Could you rewrite the records, starting at the first line and ending at the line that contains "0.123735, 0.768939, 0.589035]]", with "pose line" changed to "camera pose line" and everything else unchanged? Leave the pictures out of your answer.

※

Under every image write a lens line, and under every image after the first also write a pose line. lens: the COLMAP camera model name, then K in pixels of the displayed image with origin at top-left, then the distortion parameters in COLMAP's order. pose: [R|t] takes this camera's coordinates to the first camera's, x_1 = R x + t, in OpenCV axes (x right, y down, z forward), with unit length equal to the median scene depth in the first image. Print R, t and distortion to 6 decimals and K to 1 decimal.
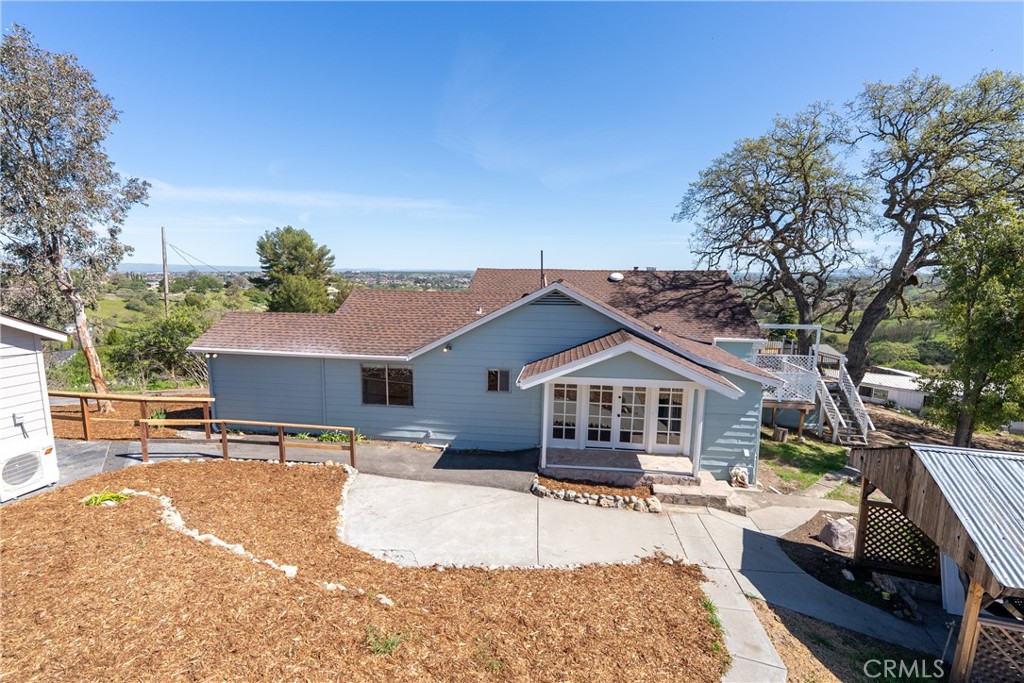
lens RADIAL K [[466.6, 0, 510.4], [0, 466.6, 344.6], [0, 0, 1]] dist [0.000772, -0.000141]
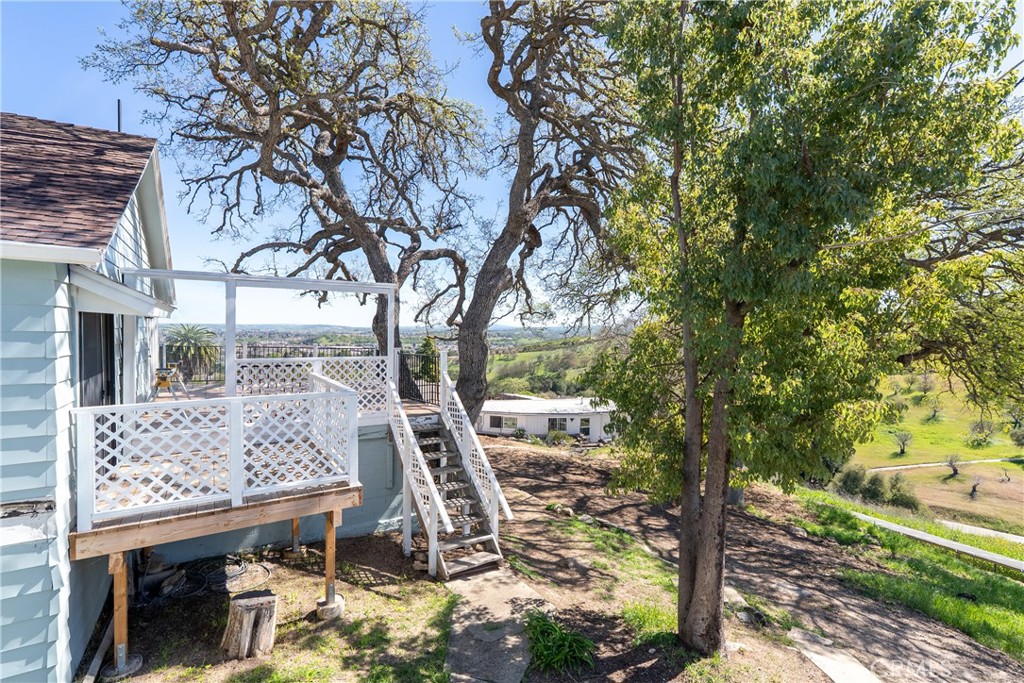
lens RADIAL K [[466.6, 0, 510.5], [0, 466.6, 341.5], [0, 0, 1]] dist [0.000772, -0.000141]
pose [[0.773525, -0.016077, 0.633562, 0.461338], [0.090757, 0.992185, -0.085628, 0.056765], [-0.627234, 0.123735, 0.768939, 0.589035]]
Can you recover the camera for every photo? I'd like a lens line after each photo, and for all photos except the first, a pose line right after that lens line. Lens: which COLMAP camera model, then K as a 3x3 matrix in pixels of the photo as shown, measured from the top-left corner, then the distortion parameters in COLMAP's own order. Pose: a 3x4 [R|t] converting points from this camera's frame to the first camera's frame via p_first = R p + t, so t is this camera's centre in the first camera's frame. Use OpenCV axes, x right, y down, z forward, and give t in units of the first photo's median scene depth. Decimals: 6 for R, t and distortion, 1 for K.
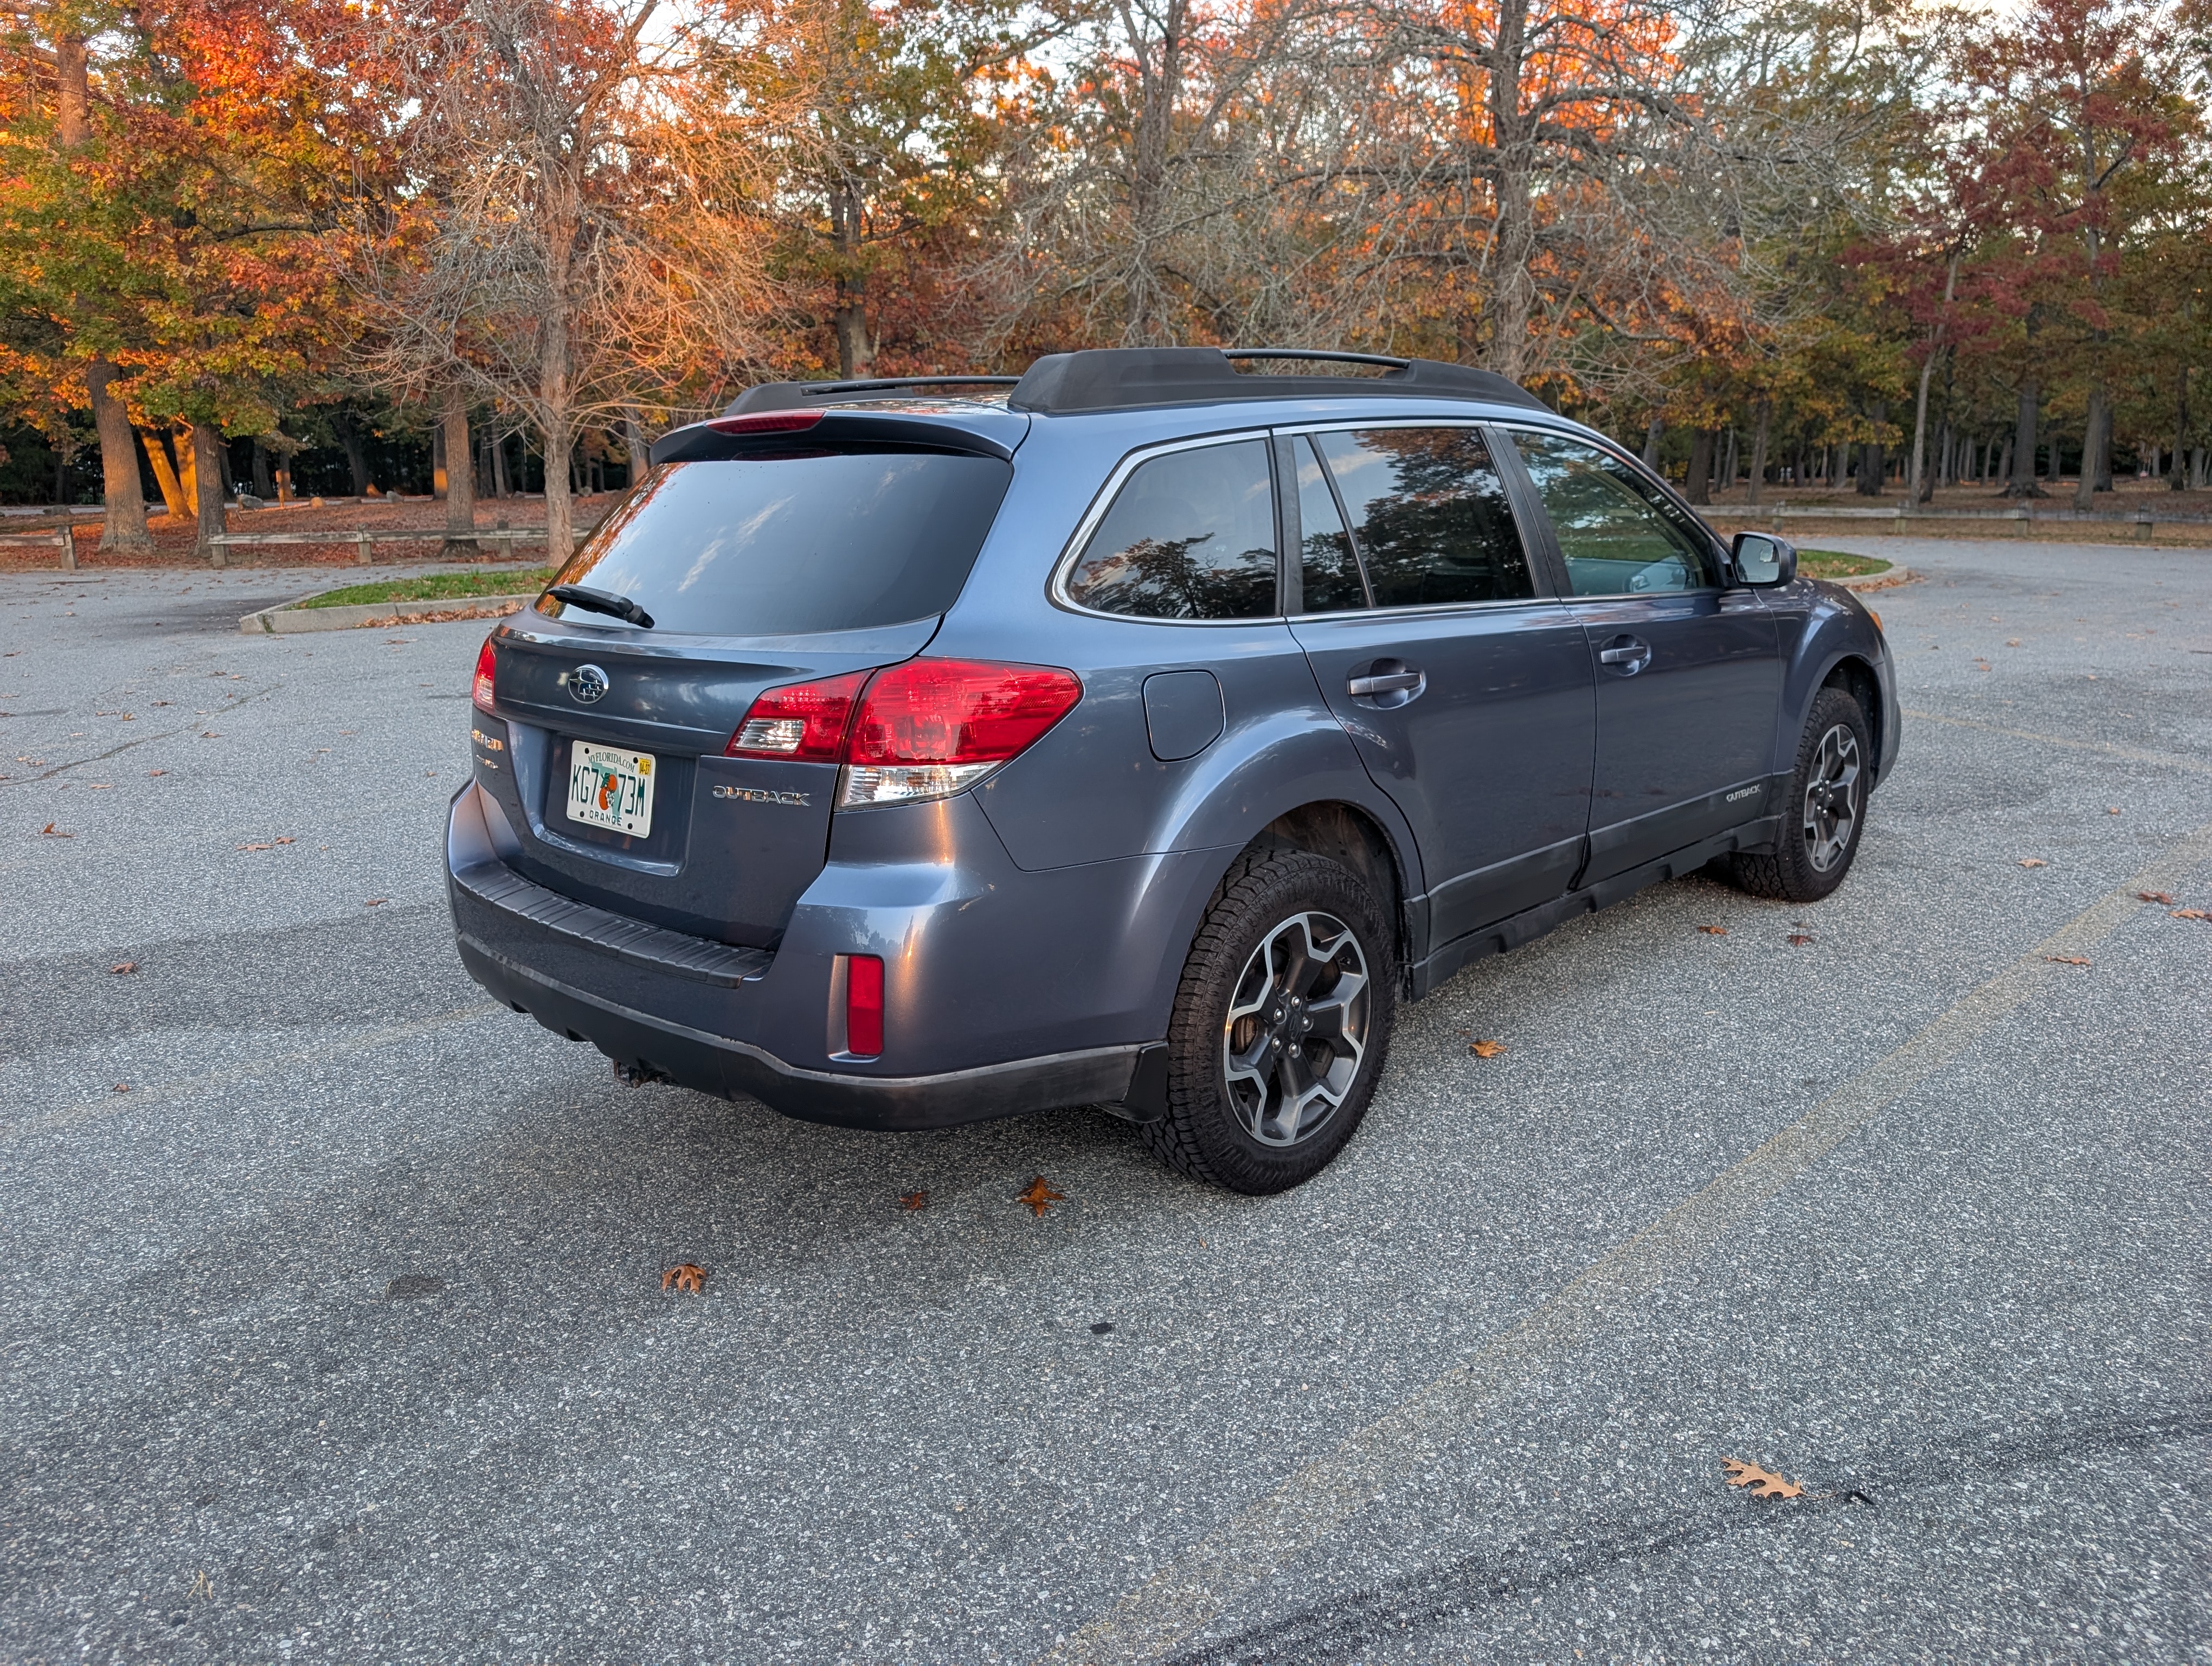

※

- _Response box_:
Under every image write a lens line, and under every image after the first also write a camera pose line. lens: the COLMAP camera model name, then K in pixels of the displayed image with origin at top-left, then the distortion parameters in COLMAP's order. pose: [R|t] takes this camera's coordinates to the first camera's, x_1 = R x + t, in OpenCV axes (x right, y down, z forward), with unit length equal to the median scene depth in the first image. Print R, t and distortion to 6 decimals and K to 1 decimal.
lens RADIAL K [[466.6, 0, 510.4], [0, 466.6, 344.6], [0, 0, 1]] dist [0.000772, -0.000141]
lens RADIAL K [[466.6, 0, 510.5], [0, 466.6, 341.5], [0, 0, 1]] dist [0.000772, -0.000141]
pose [[0.773525, -0.016077, 0.633562, 0.461338], [0.090757, 0.992185, -0.085628, 0.056765], [-0.627234, 0.123735, 0.768939, 0.589035]]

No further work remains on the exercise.